_Records supplied_
▬▬▬

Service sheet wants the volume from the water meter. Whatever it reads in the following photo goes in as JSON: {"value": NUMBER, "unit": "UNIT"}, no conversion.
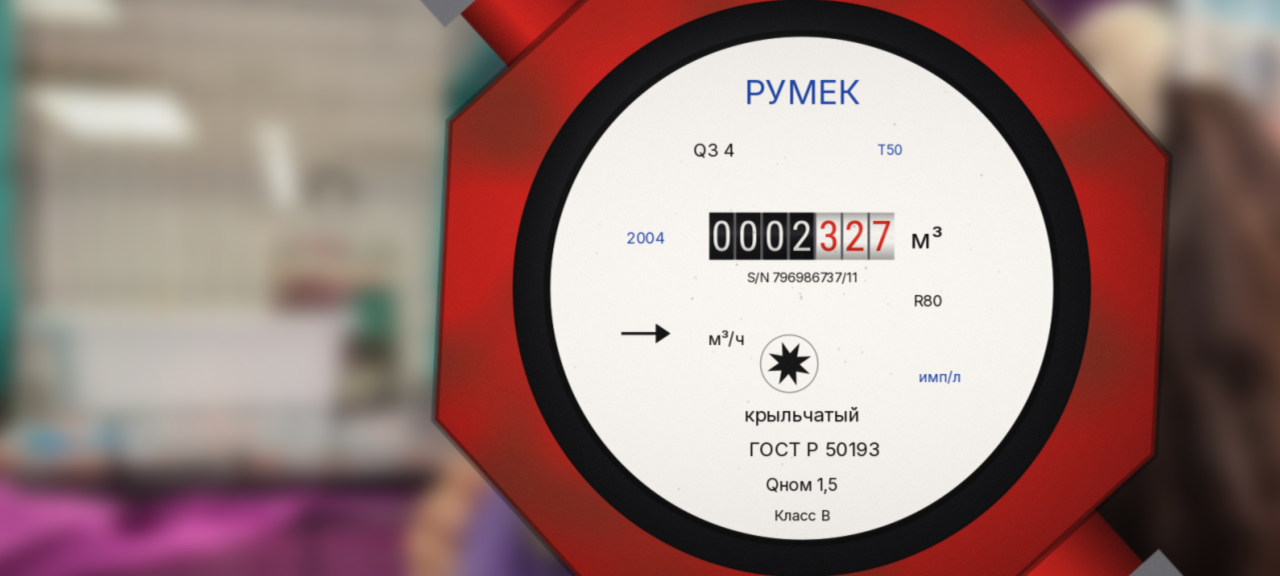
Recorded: {"value": 2.327, "unit": "m³"}
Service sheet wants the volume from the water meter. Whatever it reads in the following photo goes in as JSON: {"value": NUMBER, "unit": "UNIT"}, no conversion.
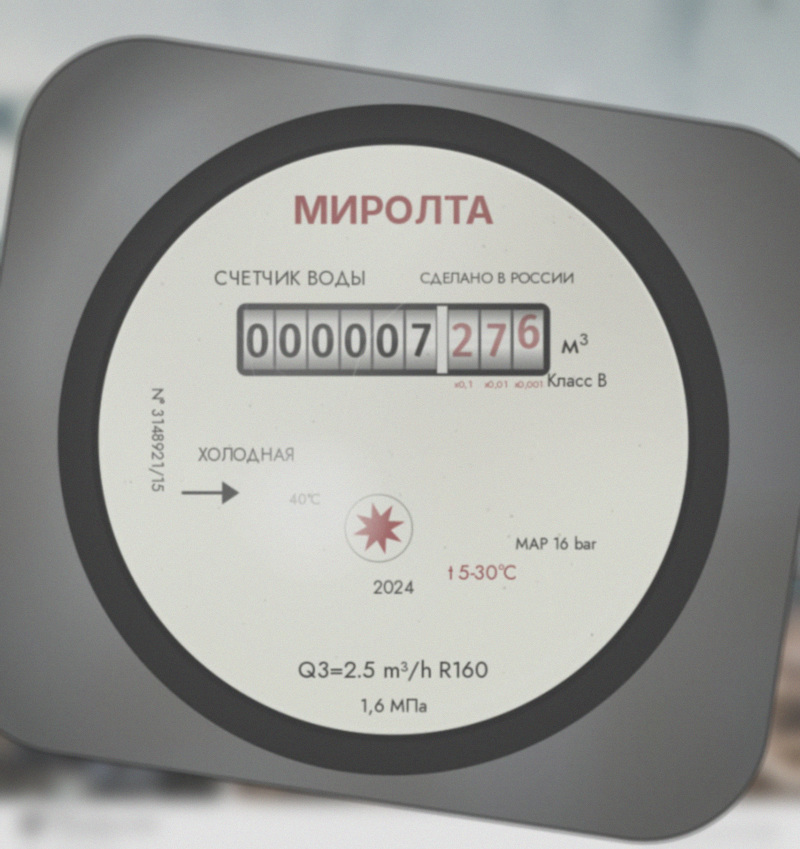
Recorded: {"value": 7.276, "unit": "m³"}
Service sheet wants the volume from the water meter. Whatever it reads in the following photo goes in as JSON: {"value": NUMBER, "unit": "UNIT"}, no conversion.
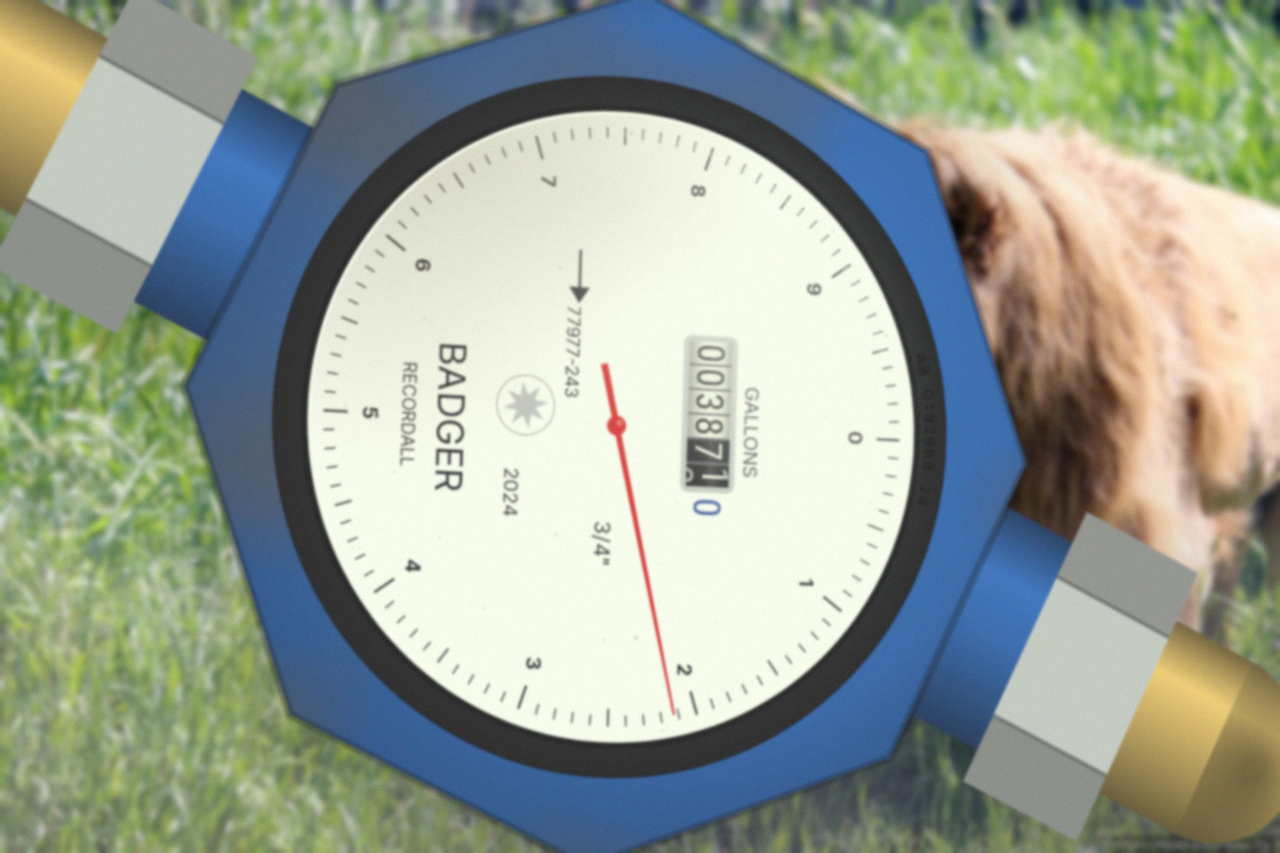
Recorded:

▬▬▬

_Work to be completed_
Transcribe all of the records above word for word, omitting the pictures.

_Task solution_
Service sheet wants the volume from the water meter. Whatever it reads in the following photo goes in as JSON: {"value": NUMBER, "unit": "UNIT"}, no conversion.
Recorded: {"value": 2.327, "unit": "m³"}
Service sheet wants the volume from the water meter. Whatever it reads in the following photo goes in as JSON: {"value": NUMBER, "unit": "UNIT"}, no conversion.
Recorded: {"value": 7.276, "unit": "m³"}
Service sheet wants the volume from the water meter. Whatever it reads in the following photo goes in as JSON: {"value": NUMBER, "unit": "UNIT"}, no conversion.
Recorded:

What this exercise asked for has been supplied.